Les contradictions du système capitaliste entraînent des crises sur tous les fronts, et les puissances impérialistes comme le Canada, les États-Unis, la France, le Royaume-Uni peinent à garder le contrôle sur la situation. Leurs économies stagnent. Leurs classes dirigeantes sont affaiblies, séniles et dirigées par des politiciens de plus en plus myopes et stupides. Leur capacité d’intervention militaire et diplomatique s’en trouve limitée. D’autre part, malgré la crise générale, des pays anciennement coloniaux ou semi-coloniaux profitent du déclin relatif de l’impérialisme occidental pour se tailler une place. 

Ainsi, la saga Hardeep Singh est symptomatique de la crise du capitalisme, qui amène un affaiblissement relatif des États-Unis et la fin de l’ordre mondial post-URSS. Les puissances occidentales ne commandent plus le même respect, et les « pays en développement » comme l’Inde commencent à être capables d’intervenir avec plus de vigueur, et même de piler sur les pieds de leurs anciens maîtres. 

Ce bouleversement des rapports de force entre les anciens maîtres impérialistes du monde et les nouvelles puissances régionales conduit à une instabilité croissante, à des conflits et à des guerres.

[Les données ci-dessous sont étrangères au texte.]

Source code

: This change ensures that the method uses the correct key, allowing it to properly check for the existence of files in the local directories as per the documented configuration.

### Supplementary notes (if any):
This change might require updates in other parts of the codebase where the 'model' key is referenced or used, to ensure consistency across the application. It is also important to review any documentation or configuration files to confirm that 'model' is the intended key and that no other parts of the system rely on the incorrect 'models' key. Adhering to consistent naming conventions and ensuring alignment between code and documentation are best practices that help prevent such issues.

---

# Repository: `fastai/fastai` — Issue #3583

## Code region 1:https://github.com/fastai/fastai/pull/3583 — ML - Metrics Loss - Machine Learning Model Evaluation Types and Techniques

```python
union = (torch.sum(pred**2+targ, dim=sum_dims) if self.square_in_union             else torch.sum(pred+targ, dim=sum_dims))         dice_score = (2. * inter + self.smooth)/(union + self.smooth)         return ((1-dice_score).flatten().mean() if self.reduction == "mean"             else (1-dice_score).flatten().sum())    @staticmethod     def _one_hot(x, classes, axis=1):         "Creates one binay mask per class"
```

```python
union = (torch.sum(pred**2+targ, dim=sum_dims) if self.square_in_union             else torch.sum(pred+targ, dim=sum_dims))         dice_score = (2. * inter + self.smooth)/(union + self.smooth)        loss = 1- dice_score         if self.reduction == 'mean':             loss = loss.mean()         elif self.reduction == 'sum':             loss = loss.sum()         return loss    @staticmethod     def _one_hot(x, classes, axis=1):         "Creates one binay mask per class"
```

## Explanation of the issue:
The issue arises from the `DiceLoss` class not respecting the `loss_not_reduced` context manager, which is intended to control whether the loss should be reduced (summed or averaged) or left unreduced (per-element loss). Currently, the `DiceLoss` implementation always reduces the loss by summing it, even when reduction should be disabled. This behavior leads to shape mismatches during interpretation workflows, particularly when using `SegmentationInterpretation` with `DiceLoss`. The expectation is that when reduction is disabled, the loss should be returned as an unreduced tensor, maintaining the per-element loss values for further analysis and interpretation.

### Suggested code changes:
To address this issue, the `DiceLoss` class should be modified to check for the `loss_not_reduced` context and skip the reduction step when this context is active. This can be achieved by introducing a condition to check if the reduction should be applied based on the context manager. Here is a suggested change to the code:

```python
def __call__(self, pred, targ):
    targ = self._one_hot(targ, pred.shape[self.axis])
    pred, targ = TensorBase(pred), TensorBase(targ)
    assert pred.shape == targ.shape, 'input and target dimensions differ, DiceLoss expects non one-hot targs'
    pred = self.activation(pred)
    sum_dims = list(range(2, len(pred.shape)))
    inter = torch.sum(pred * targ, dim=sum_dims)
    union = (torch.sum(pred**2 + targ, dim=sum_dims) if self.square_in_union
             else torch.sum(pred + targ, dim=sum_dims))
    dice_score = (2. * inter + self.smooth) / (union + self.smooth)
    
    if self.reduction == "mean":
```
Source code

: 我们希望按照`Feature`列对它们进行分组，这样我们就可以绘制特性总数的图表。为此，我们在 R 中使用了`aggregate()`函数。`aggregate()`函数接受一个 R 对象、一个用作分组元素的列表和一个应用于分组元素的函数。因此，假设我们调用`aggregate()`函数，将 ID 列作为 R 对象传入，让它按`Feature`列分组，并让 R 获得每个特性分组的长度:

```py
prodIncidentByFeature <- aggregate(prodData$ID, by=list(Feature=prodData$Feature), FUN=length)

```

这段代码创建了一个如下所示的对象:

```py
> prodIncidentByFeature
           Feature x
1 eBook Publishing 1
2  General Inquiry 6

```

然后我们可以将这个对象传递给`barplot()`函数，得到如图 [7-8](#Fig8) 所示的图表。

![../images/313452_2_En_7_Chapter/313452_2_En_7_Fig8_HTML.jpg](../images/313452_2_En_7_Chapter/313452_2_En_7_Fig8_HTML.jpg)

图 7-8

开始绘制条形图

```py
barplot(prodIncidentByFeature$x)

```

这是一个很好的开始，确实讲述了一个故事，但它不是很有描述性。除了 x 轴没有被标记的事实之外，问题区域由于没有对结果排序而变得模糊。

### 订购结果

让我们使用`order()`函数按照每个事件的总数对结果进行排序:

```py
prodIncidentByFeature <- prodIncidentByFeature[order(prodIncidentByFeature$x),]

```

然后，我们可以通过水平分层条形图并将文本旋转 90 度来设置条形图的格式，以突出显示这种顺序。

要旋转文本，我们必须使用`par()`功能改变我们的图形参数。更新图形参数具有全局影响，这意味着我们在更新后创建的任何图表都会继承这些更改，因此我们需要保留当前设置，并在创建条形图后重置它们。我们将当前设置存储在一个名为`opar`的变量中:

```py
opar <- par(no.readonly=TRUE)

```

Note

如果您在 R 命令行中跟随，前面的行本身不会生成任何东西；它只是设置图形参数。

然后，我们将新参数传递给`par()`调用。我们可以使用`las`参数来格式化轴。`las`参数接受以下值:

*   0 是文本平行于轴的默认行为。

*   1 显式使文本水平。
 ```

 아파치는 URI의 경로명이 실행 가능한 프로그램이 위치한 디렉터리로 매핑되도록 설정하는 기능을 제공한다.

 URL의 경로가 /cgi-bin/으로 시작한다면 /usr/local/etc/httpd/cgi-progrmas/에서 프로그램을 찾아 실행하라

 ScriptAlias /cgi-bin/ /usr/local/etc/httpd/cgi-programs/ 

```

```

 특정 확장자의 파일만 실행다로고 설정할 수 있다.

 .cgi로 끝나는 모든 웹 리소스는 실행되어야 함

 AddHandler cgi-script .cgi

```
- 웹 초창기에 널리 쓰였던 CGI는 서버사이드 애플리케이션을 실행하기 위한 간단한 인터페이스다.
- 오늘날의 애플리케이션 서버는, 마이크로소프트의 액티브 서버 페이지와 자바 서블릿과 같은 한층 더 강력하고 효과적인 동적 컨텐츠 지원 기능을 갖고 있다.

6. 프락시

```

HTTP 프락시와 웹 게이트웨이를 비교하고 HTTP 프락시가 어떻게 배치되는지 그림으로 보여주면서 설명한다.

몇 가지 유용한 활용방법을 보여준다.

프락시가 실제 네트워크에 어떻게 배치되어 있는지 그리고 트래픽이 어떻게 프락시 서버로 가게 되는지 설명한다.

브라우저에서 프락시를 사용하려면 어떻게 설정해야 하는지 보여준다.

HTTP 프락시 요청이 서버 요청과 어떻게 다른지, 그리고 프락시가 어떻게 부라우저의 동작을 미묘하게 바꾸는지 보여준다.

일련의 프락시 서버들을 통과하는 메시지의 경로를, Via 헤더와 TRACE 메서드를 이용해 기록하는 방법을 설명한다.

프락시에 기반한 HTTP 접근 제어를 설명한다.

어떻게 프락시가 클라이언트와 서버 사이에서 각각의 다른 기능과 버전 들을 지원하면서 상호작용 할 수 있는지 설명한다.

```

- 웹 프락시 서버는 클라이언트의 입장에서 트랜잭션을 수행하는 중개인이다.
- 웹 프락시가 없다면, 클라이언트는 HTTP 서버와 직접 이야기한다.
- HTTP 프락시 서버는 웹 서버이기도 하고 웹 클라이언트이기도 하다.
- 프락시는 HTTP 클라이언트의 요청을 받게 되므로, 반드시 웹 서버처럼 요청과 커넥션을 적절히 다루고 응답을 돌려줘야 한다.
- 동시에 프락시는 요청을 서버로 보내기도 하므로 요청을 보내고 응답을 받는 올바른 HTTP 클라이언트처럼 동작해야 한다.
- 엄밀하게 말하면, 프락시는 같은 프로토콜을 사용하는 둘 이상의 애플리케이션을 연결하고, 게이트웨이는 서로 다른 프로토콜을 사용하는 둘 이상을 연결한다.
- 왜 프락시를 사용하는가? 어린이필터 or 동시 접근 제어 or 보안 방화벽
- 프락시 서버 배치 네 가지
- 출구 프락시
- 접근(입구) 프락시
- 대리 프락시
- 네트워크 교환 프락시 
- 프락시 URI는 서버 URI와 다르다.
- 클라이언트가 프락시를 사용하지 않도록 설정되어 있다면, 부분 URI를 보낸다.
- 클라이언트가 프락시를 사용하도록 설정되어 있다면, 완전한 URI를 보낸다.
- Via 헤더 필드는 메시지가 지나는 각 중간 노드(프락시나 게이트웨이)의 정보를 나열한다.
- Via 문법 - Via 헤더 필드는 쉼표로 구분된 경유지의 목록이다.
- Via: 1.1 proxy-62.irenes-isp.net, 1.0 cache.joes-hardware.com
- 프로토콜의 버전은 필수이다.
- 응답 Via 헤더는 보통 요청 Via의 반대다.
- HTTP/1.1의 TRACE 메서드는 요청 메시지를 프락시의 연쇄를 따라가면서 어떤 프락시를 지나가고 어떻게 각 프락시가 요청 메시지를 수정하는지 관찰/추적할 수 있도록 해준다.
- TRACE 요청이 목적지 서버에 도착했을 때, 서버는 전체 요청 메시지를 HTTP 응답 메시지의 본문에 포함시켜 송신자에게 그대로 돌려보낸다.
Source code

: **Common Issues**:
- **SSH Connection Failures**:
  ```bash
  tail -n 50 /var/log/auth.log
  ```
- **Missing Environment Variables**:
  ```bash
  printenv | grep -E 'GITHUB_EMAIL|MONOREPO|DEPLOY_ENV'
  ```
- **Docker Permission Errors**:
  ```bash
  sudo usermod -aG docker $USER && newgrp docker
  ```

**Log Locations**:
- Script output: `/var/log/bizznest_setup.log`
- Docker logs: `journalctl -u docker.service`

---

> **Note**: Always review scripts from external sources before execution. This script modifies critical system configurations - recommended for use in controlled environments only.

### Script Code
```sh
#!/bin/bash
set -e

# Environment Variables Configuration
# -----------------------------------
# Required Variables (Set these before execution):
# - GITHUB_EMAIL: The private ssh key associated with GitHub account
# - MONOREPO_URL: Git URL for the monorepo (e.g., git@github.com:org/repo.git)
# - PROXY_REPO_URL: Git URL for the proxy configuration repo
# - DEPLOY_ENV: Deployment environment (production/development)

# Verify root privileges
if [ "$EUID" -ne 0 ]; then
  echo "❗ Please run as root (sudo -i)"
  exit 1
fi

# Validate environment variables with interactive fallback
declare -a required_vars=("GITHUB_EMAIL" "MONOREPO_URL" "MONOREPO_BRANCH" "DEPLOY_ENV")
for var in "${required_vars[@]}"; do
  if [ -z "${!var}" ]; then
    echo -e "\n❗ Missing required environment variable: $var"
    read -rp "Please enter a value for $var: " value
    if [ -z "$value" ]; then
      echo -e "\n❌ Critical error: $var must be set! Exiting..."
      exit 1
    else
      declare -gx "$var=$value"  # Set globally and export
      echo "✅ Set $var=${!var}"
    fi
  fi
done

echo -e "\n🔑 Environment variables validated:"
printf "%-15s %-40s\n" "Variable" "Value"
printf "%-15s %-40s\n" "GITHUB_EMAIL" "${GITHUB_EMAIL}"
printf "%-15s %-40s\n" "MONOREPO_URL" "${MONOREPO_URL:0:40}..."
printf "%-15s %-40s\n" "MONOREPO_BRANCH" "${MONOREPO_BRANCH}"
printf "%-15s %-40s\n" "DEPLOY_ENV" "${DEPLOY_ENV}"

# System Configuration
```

Dans le même temps, à mesure que le capitalisme s’enfonce dans la crise, les gouvernements impérialistes sont poussés à recourir à des mesures de plus en plus désespérées pour se maintenir et préserver leur position sur la scène mondiale. Ce faisant, ils laissent tomber leur masque démocratique, révélant le visage belliqueux et tyrannique de ces exploiteurs hypocrites. La tâche des communistes est de souligner cette hypocrisie et de s’organiser pour renverser les impérialistes et leur système qui sème l’exploitation, la misère et la guerre.